Bayesian model selection

yunus · November 18, 2021, 2:14pm

Hi everyone,

I’ve been looking into horseshoe regression for the purpose of model selection.
http://num.pyro.ai/en/stable/examples/horseshoe_regression.html

In my case, I have several equations, for each of which I would like to independently “select”/ shrink towards the best model.
For instance, one of the equations could be (in the linear case):
Blood_pressure = a1 * BMI + a2 * Physical_inactivity + a3 * Smoking

In this case I’m quite confident about the directions that a1-3 should have, so I might use an informative prior, like an inverse gamma prior that is mostly consistent with positive values.

but I also want to include possible (2nd order) interaction terms, so the fullest model would be:
Blood_pressure = a1 * BMI + a2 * Physical_activity + a3 * Smoking + a4 * BMI * Physical_activity + a5 * BMI * Smoking + a6 * Physical_activity * Smoking.

For these interaction terms (a4-a6), I would like to use horseshoe priors that are centered at zero.

First: Is this a good way of conducting model selection and selecting the interaction terms?

Second: Should I simply use horseshoe priors for all parameters? It would be nice if I can somehow encode my confidence in positive values.

Third: I would like to combine these equations later on into a system of equations. In this case, it would make sense to drop any terms that have highly shrunk parameters.

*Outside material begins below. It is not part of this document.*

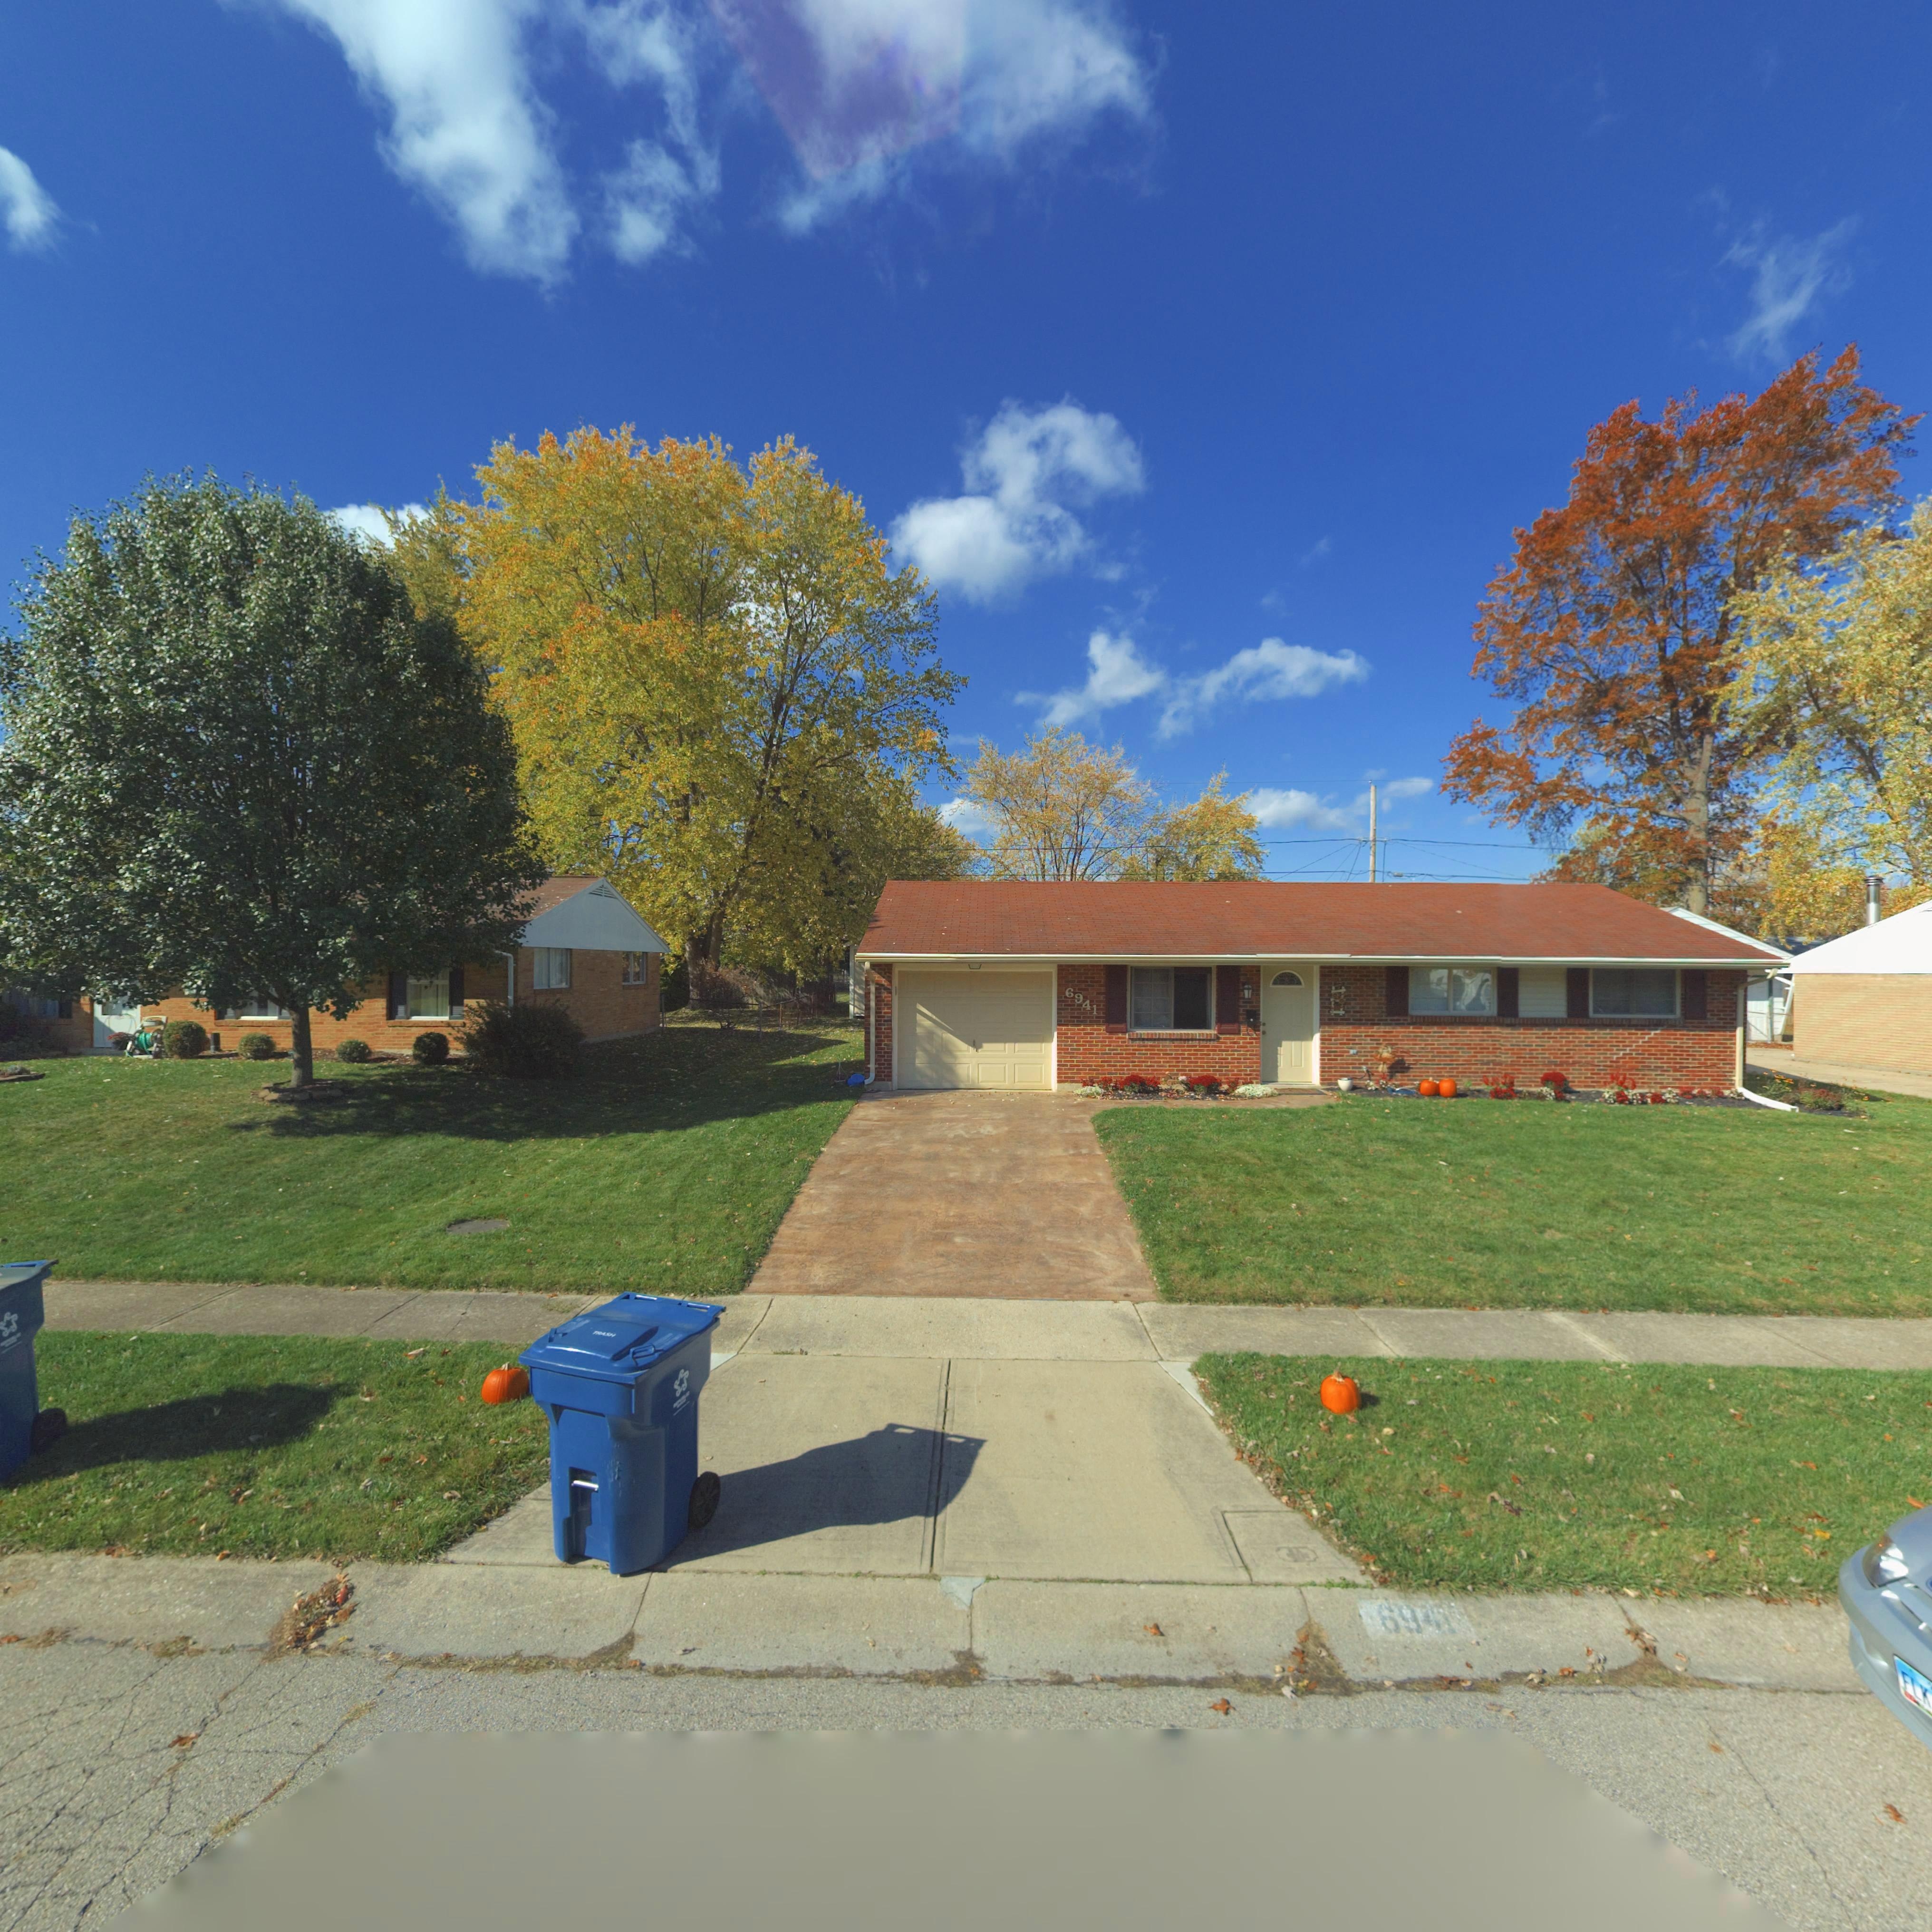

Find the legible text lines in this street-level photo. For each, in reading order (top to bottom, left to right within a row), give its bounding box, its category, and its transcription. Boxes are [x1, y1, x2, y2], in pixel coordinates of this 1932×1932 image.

Is there any criterion I could use to exclude a term from consequent analyses (e.g., the 91% credibility interval is between [-0.01, 0.01] or somethingp; or is this dropping of terms against the Bayesian model selection spirit ?

martinjankowiak · November 18, 2021, 3:02pm

First: Is this a good way of conducting model selection and selecting the interaction terms?

seems reasonable. sometimes people make a “strong hierarchy” assumption so that interaction terms are only “turned on” when each of their constituent parts are “turned on”. basically setting the regularizer for an interaction term as follows lambda_{i,j} = lambda_i * lambda_j (or similar)

Second: Should I simply use horseshoe priors for all parameters? It would be nice if I can somehow encode my confidence in positive values.

how much data do you have? you can use a HalfNormal prior or the like if you think you know the right sign but i’m not sure how much this will get you. after all with enough data the likelihood overwhelms the prior.

In this case, it would make sense to drop any terms that have highly shrunk parameters.

one of the downsides of something like the horseshoe is that it makes hard in/out decisions a bit tricky. in that scenario it may be preferable to use discrete latent variables. i’ve released a small library that supports that flavor of model selection for a particular class of models. no idea if it’d cover your use case

yunus · November 19, 2021, 11:51am

Thanks for your elaborate answer @martinjankowiak !

I agree that the discrete latent variables option is neater for making in/out decisions. I’ve experimented a bit with the library and ran the NormalLikelihoodVariableSelector with isotropic prior. Very nice package! Thanks for making it.

I’m wondering about a few things:

The package does not seem to be compatible with using informative priors for some of the parameters (i.e., the linear terms I mentioned above), or would it be possible to somehow include that?
What would be a reasonable PIP cutoff? I saw in the documentation that spurious features had a maximum PIP of 0.0028, but that would leave me with too many variable so I’m currently using 0.01 as a cutoff. Or should I try to validate this using metrics like WAIC?
It’s not completely clear to me how this ‘expected number of covariates’ hyperparameter functions and whether I should tune it somehow? I don’t necessarily have a theoretical reason to prefer 2 over 5 covariates, for instance.
How can I access the posterior samples? I didn’t find that in the documentation.

Then regarding my data, which you asked about: it really depends (it’s different for each equation) but generally between 70-600 samples. I’m also a bit confused about the statement that the likelihood would overwhelm the halfnormal, because if the likelihood ranges from [-1, -0.1] and I use a halfnormal prior, doesn’t that prior ascribe zero probability to that likelihood range, so that the posterior would probably be very similar to the prior (assuming the likelihood is normal and so very small probability is still ascribed to the range of the prior)?

martinjankowiak · November 19, 2021, 5:40pm

if you have questions about the package please post in the corresponding github issues

I’m also a bit confused about the statement that the likelihood would overwhelm the halfnormal

i don’t know what prior you have in mind or what your data looks like. my point is just that if you have strong signal in your data that strongly prefers that a particular coefficient is positive, any prior which puts non-negligible prior mass on positive coefficients will lead to similar posteriors. in other words if you get a posterior with mean +- std of 0.7 +- 0.1 using e.g. a normal prior then the posterior you’d get for a halfnormal prior would probably be very similar. of course if your prior specification got the sign wrong then you’d get wildly different results.

yunus · November 19, 2021, 6:30pm

thanks that makes it clearer, I’ve opened up a topic on the GitHub page!